Comedian Buddy Hackett used to do a bit about the word “f***.” As I heard the bit, he asked some nice-looking Christian lady in the audience if she ever cussed. Of course not, was her proper and predictable response. He then offered a scenario, say, dropping an anvil on your foot. The immediate, visceral reaction is not one of propriety but something guttural, something vulgar: “Ouch! I broke my f***ing foot!” Some words, he argued, are particularly suited for the moment, even though they wouldn’t normally make it through our filters. Some moments defy filters. Some filters muddy up a moment.
I'm reluctant to sign my name to this because I’m a Christian, and it wouldn’t be nice to do so. I think it’s entirely possible that by owning this rant, I'll be subjected to shame by my church friends and my Christian employer will call me down to HR for a chat. But more than that, I’ll resist the idea of putting my name to it because I have shaped my filters in such a way that such language has no place, and in turn my filters have shaped me into a person who is focused on scrupulously moderating his language so as to describe gross violations of human dignity like the killing of Ahmaud Arbery in nice, polite terms, rather than demanding in an outdoor voice and with the most visceral, arresting language available to me that all of us, starting with myself, refuse to tolerate such demonstrations of our inherent vulgarity as a society, and instead scrupulously refashion society in the manner of Jesus, who among other things stood between a vulnerable woman and a crowd that thought it would be both cool and well within their rights to stone her to death; Jesus who stood between a man healed of his blindness and authorities who felt entirely entitled to coerce him and his family into betraying Jesus and one another; Jesus who told his followers in starkly plain language to obey God and not cower before people who were in the habit of enforcing their social power with weapons of mass intimidation; Jesus who threw the opportunists out of the temple and welcomed marginalized ethnic communities into the family of faith.
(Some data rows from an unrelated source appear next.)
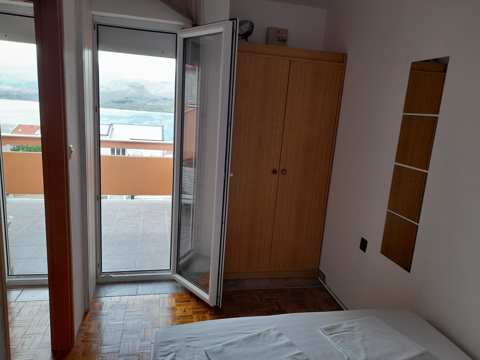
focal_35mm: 25
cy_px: 180
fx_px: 347
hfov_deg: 69.4
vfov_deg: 54.9
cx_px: 240
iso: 25
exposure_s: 1/50
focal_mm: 4.6
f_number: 2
That’s a long sentence, a byproduct of the filtration system I’ve been enculturated into and have reinforced with my own participation in it. The world is a f***ed up place, and I’m right there f***ed up in the middle of it. May God have mercy on every f***ing one of us.
This lament is for Ahmaud Arbery, and Breonna Taylor, and George Floyd, and Christian Cooper, and for Tamir Rice, and for Trayvon Martin, and for Sandra Bland, and for Philando Castile, and for Botham Jean, and for Eric Garner, and for Michael Brown, and for Atatiana Jefferson, and for Freddie Gray, and for Emmett Till, and for so so so many others.